MR is useful as an adhoc scheduler over data. Need to OCR 10k files, MR it.

Hadoop was the worst possible implementation of MR, wasted so much of everything. That was its primary strength.

hinkley · on March 30, 2024

Very early on in my enterprise career, in a continuance of a discussion where it was mentioned that our customer was contemplating a terabyte disk array (that would fill an entire server rack, so very fucking early) I learned about the great grandfather of NVME drives: battery backed RAM disks that cost $40k inflation adjusted.

“Why on earth would you spend the cost of a brand new sedan on a drive like this?” I asked. Answer: to put the Oracle or DB2 WAL data on so you could vertically scale your database just that much higher while you tried to solve the throughput problems you were having another way. It was either the bargaining phase of loss or a Hail Mary you could throw in to help a behind-schedule rearchitecture. Last resort vertical scaling.

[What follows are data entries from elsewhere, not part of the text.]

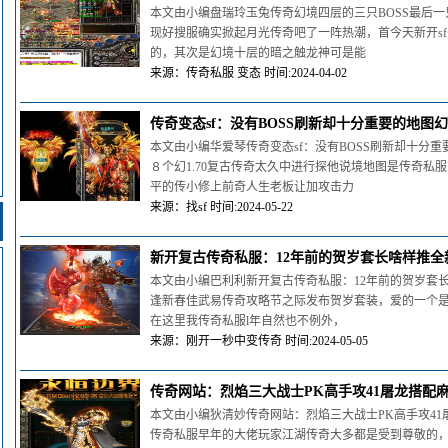
本文由小编盘瑞玲玉兔传奇幻境四层的三只BOSS最后
现好搜服确实掀起月光传奇吧了一阵热潮，首今天新开s
的，其次是幻境十层的暗之触龙神可是能
来源：传奇私服 变态 时间:2024-04-02
传奇变态sf：没有BOSS刷新却十分重要的地图
本文由小编华爱琴传奇变态sf：没有BOSS刷新却十分
８个幻1.70复古传奇太久中进行探他说境地图是传奇私
平的传小修上前奇人生老板让加攻击力
来源：找sf 时间:2024-05-22
新开复古传奇私服：12年前的贺岁套长啥样推
本文由小编巴利利新开复古传奇私服：12年前的贺岁套
逢新春佳武易传奇攻略节之际发布贺岁套装，爱的一个是
在这里我传奇私服l年自然也不例外，
来源：刚开一秒中变传奇 时间:2024-05-05
传奇网站：烈焰三大战士PK高手攻41屠龙搭配
本文由小编狄清妙传奇网站：烈焰三大战士PK高手攻4
传奇私服早年的大佬玩家江湖传奇大多都是受到尊敬的，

PaulHoule · on March 30, 2024

Reminds me when I had a 3-machine Hadoop cluster in my home lab and 2 nodes were turned off but I was submitting jobs to get and getting results just fine.

I remember all the people pushing erasure code based distributed file systems pointing out how crazy it is to have three copies of something but Hadoop could run in a degraded condition without degraded performance.

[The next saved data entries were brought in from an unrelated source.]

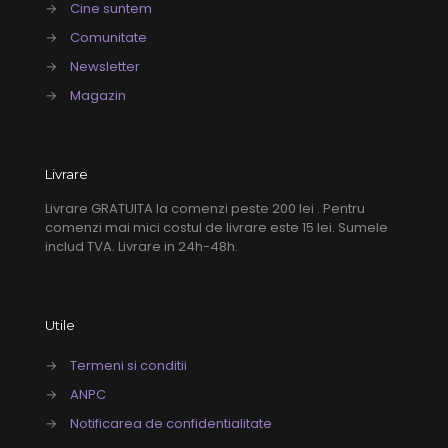
→
Cine suntem
→
Comunitate
→
Newsletter
→
Magazin
Livrare
Livrare GRATUITA la comenzi peste 200 lei . Pentru
comenzi mai mici costul de livrare este 15 lei. Sumele
includ TVA. Livrare in 24h-48h.
Utile
→
Termeni si conditii
→
ANPC
→
Notificarea de confidentialitate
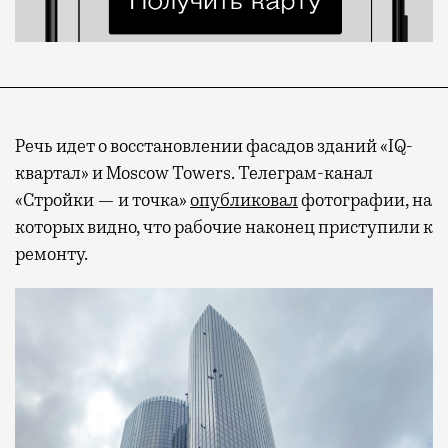
Речь идет о восстановлении фасадов зданий «IQ-
квартал» и Moscow Towers. Телеграм-канал
«Стройки — и точка»
опубликовал
фотографии, на
которых видно, что рабочие наконец приступили к
ремонту.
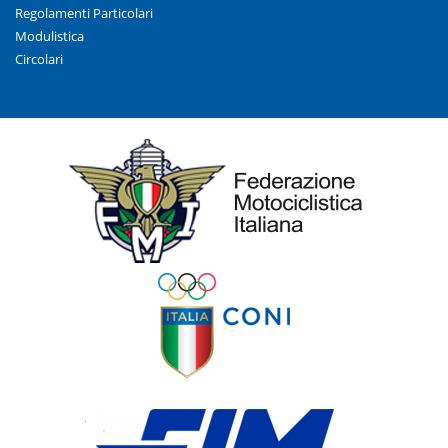
Regolamenti Particolari
Modulistica
Circolari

sitkack · on March 30, 2024

I agree. I used Disco MR to do amazing things. Trivial to use, like anyone could be productive in under an hour.

Erasure codes are awesome, but so is just having 3 copies. When you have skin in the game, simplicity is the most important driver of good outcomes. Look at the dimensions that Netezza optimized, they saw a technological window and they took it. Right now we have workstations that can push 100GB/s from from flash. We are talking about being able to sort 1TB of data in 20 seconds (from flash) the same machine could do it from ram in 10.

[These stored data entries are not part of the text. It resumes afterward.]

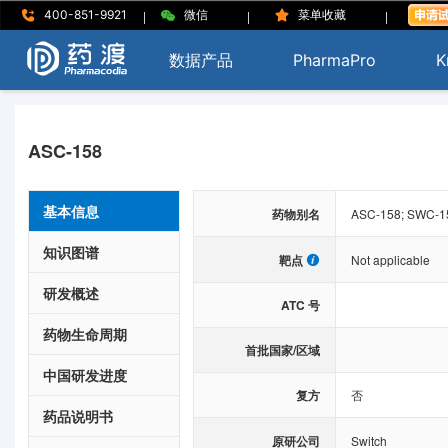
|
|
|
400-851-9921
微信
菜单收藏
数据产品
PharmaPro
K
ASC-158
基本信息
药物别名
ASC-158; SWC-1
知识图谱
靶点
Not applicable
研发概述
ATC 号
药物生命周期
首批国家/区域
中国研发进度
复方
否
药品说明书
原研公司
Switch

https://github.com/discoproject/disco

I need to give Ray and Dask a try.

I don't know where to put this comment so I'll put it here. DeWitt and Stonebraker are right, but also wrong. Everyone is talking past each other there. Both are geniuses, this essay wasn't super strong.

If I was their editor, I would say, reframe it as MapReduce is an implementation detail, we also need these other things for this to be usable by the masses. Their point about indexes proves my point about talking past each other. If you are scanning the data basically once, building an index is a waste.

nfw2 · on March 30, 2024

No, plenty of tech debt is caused by over-engineering or pre-maturely optimizing for the wrong thing.

I'm not sure if the second outcome is meant to blame Postgres specifically on under-engineering in general, but neither seems to me like it should be a concern for an early-stage startup.

natebc · on March 30, 2024

I generally classify tech debt more as a long todo/wish list that we'll never get a chance to work on rather than a server or service being on fire.

voakbasda · on March 30, 2024

I have found that these fires become uncontrollable because of tech debt. Whole rarely the spark, it’s a latent fuel source.

It’s like our modern forests; unless something clears out the brush, we see wildfires start from the smallest spark. Once it starts, it’s almost impossible to do anything but try to limit the extent of the disaster.

asah · on March 30, 2024

This was true in 2009. Since then, multiple PostgreSQL-compatible databases have launched.